START Source material
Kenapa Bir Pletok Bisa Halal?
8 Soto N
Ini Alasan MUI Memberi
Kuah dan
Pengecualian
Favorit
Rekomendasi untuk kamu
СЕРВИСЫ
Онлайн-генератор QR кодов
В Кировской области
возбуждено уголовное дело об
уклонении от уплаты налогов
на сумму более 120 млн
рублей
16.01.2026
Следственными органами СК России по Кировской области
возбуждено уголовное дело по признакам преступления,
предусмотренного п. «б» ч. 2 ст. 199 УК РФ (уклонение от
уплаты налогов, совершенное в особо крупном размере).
END Source material
START Source material
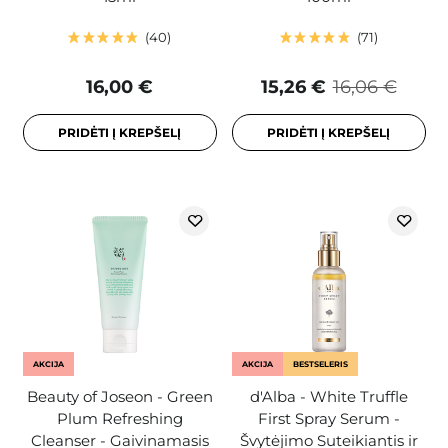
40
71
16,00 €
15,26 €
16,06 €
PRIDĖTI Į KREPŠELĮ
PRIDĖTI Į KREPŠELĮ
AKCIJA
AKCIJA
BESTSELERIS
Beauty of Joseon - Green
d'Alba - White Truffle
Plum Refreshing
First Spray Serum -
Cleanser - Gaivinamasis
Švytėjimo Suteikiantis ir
END Source material
* Problem requirements
Reproduce verbatim the lines starting with the line containing "Kenapa Bir Pletok Bisa Halal?" and going on through the line containing "уплаты налогов, совершенное", both included.

* Answer for this exercise
Kenapa Bir Pletok Bisa Halal?
8 Soto N
Ini Alasan MUI Memberi
Kuah dan
Pengecualian
Favorit
Rekomendasi untuk kamu
СЕРВИСЫ
Онлайн-генератор QR кодов
В Кировской области
возбуждено уголовное дело об
уклонении от уплаты налогов
на сумму более 120 млн
рублей
16.01.2026
Следственными органами СК России по Кировской области
возбуждено уголовное дело по признакам преступления,
предусмотренного п. «б» ч. 2 ст. 199 УК РФ (уклонение от
уплаты налогов, совершенное в особо крупном размере).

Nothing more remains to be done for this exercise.